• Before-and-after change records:
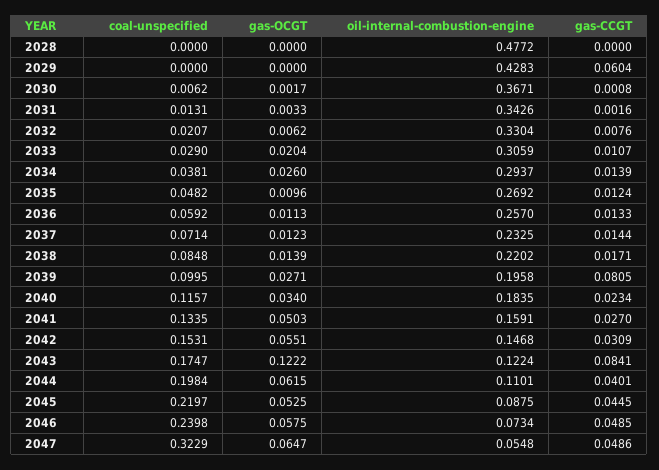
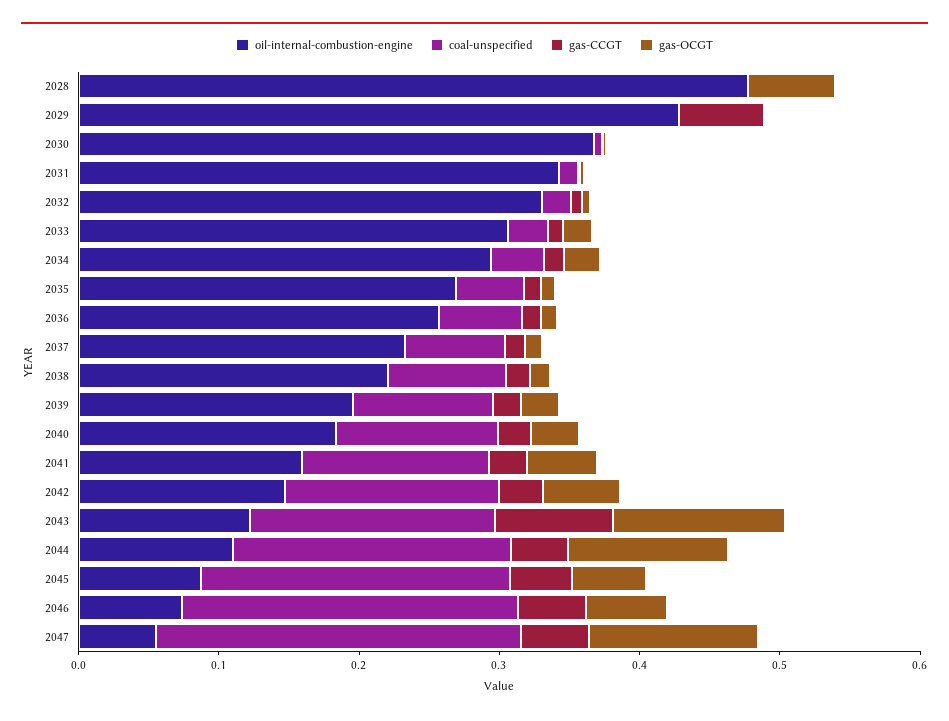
gas-OCGT, 2028: 0 -> 0.06
gas-CCGT, 2039: 0.0805 -> 0.02
gas-OCGT, 2044: 0.0615 -> 0.12
coal-unspecified, 2047: 0.3229 -> 0.26
gas-OCGT, 2047: 0.0647 -> 0.12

• Instructions to follow: Can you restate all the records above word for word while dropping the pictures?

• Exercise answer:
gas-OCGT, 2028: 0 -> 0.06
gas-CCGT, 2039: 0.0805 -> 0.02
gas-OCGT, 2044: 0.0615 -> 0.12
coal-unspecified, 2047: 0.3229 -> 0.26
gas-OCGT, 2047: 0.0647 -> 0.12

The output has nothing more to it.